Hypertension is the medical term for high blood pressure. For most people, a blood pressure of 140/90 or higher is considered abnormal.
Blood pressure is the force of blood pushing against blood vessel walls as the heart pumps out blood. Hypertension is the medical term for high blood pressure – an increase in the amount of force that blood places on blood vessels as it moves through the body.
Blood pressure test results are written with two numbers separated by a slash. The first number is called systolic blood pressure and it measures the blood pressure when the heart beats; the second number – diastolic blood pressure – measures the pressure in your blood vessels when your heart rests between beats.
For most people, a blood pressure of 120/80 is considered normal, while anything over 140/90 is considered abnormal (hypertension).
Link between Hypertension and Kidney Disease
Hypertension can cause kidney disease and is an important cause of kidney failure in many countries. High blood pressure can damage blood vessels in the kidneys, reducing their ability to function properly. If the blood vessels in the kidneys are damaged, they may stop removing wastes and extra fluid from the body. Having extra fluid in blood vessels may then raise the blood pressure even more, creating a dangerous cycle.
But kidney disease can also cause high blood pressure, and when this happens the high blood pressure makes the kidneys deteriorate more quickly. About nine out of ten people with CKD stages 3-5 have high blood pressure. Hypertension is considered to be a leading cause of CKD.
What are symptoms of high blood pressure and kidney disease?
Hypertension has no initial symptoms but can lead to long-term disease and complications, including damage to the heart, eyes, and kidneys. The damage can happen gradually over many years, without you feeling it. In some cases of hypertension patients may experience headaches.
Kidney disease also does not have symptoms in the early stages. Read more about Chronic Kidney Disease.
High blood pressure is diagnosed over a series of blood pressure tests, measured with a blood pressure cuff. Hypertension is diagnosed id blood pressure is consistently over 140/90.
Kidney disease is diagnosed with urine and blood checks.
Can hypertension and kidney disease be prevented or slowed down?

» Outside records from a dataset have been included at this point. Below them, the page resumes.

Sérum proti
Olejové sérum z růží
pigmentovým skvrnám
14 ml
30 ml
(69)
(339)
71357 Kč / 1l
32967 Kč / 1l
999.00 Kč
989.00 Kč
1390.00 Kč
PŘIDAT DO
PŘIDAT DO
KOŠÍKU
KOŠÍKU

Taking steps to lower blood pressure will help to slow or prevent kidney disease.
Blood pressure can be controlled with medication, as well as with a simple change of lifestyle.
Lifestyle changes include:
- Healthy eating – adopt Dietary Approaches to Stop Hypertension – DASH which:
- Is low in fat and cholesterol
- Features fat-free or low-fat milk and dairy products, fish, poultry and nuts
- Suggests less red meat, sweets, added sugars, and sugary beverages
- Is rich in nutrients, protein, and fiber
- Physical activity
- Maintaining a healthy weight
- Quitting smoking
- Managing stress
Controlling the blood pressure with medication and lifestyle changes helps to protect the kidneys from further damage. This is why it is so important for people with high blood pressure to get tested for kidney disease.